Italian Roman Catholic Benedictine nun

Ignazia Verzeri (31 July 1801 – 3 March 1852) was an Italian Roman Catholic who became a Benedictine nun and established the Daughters of the Sacred Heart of Jesus. Her dedication to the needs of girls and their education was one of her top priorities. She established orphanages and provided assistance to the old and the ill. She assumed the name of "Teresa Eustochio" after she became a Benedictine.

She was beatified on 27 October 1946 after the recognition of two miracles attributed to her intercession and a third allowed for her canonization on 10 June 2001.

==Life==
Ignazia Verzeri was born in Bergamo in 1801 as the eldest of seven children of Antonio Verzeri and Countess Elena Pedrocca-Grumelli. Her aunt Antonia Grumelli was a Franciscan Poor Clare nun and prophesied that she would enter into religious service: "God has destined you for this state to become the mother of holy children". Her brother was Girolamo Verzeri who would become the Bishop of Brescia on 30 September 1850.

Canon Giuseppe Benaglio, the Vicar General of Bergamo, oversaw her studies; later she studied with the Benedictine nuns of Santa Grata in Bergamo. A devout and intelligent child, Verzeri desired nothing more than to pursue a life of service to God and to discover that her vocation lay in religious life despite originally being apprehensive about what her vocation would entail.

On 8 February 1831, with the assistance of Benaglio, she founded the Daughters of the Sacred Heart of Jesus. She aimed for this new congregation to be a group that would focus on the lives of girls, particularly their education. Benaglio died in 1836, leaving her the task of leading the congregation alone. She worked tirelessly to establish orphanages and provided assistance in many ways to the old and to the sick.

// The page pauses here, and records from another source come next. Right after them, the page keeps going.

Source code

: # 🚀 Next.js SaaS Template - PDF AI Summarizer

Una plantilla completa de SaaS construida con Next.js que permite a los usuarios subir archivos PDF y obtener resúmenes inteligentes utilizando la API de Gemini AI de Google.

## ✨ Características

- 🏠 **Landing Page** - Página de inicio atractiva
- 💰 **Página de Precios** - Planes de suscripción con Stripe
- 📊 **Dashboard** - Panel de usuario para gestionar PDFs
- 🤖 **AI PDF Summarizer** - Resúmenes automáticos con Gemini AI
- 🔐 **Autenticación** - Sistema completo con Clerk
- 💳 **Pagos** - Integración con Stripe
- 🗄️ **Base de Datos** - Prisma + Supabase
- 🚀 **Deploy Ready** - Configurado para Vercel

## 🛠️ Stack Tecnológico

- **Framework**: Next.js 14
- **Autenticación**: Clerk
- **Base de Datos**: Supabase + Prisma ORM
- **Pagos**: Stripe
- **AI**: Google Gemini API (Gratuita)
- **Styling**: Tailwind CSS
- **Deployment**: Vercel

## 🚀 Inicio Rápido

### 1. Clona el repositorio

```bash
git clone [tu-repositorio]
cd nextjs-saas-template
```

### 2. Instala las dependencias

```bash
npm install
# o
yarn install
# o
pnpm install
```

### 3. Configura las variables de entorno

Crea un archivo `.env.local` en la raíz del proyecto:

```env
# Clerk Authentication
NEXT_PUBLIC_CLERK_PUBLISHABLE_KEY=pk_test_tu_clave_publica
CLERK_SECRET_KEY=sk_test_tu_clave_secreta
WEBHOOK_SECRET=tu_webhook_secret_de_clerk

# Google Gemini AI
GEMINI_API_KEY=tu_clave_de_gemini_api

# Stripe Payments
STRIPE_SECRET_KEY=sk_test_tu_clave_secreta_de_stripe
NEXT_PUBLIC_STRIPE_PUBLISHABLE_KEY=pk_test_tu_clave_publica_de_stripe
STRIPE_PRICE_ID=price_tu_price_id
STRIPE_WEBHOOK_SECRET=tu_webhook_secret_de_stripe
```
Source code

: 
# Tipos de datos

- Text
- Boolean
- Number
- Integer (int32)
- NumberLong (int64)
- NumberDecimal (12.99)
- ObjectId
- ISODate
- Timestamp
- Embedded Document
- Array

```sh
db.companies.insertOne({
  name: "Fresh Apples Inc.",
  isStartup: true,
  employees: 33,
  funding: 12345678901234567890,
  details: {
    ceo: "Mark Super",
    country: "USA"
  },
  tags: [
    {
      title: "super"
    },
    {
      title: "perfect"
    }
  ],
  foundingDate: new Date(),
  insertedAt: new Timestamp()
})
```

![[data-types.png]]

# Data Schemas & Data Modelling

Verzeri died on 3 March 1852 in Brescia.

==Legacy==
Verzeri's congregation continued to flourish after her death and expanded on an international scale to places in Latin America such as Brazil, Argentina and Bolivia. It also expanded to Asia in India and to Africa in Cameroon and the Central African Republic. It also expanded in Europe to places such as Albania.

==Canonization==
The canonization process opened on 23 August 1883 under Pope Leo XIII who granted her the title of Servant of God. Two processes were held both in Bergamo and in Rome. Pope Pius XI approved her life of heroic virtue and granted her the title of Venerable.

Two miracles attributed to her intercession allowed for Pope Pius XII to hold her beatification on 27 October 1946 and a third miracle attributed to her allowed for Pope John Paul II to canonize her on 10 June 2001.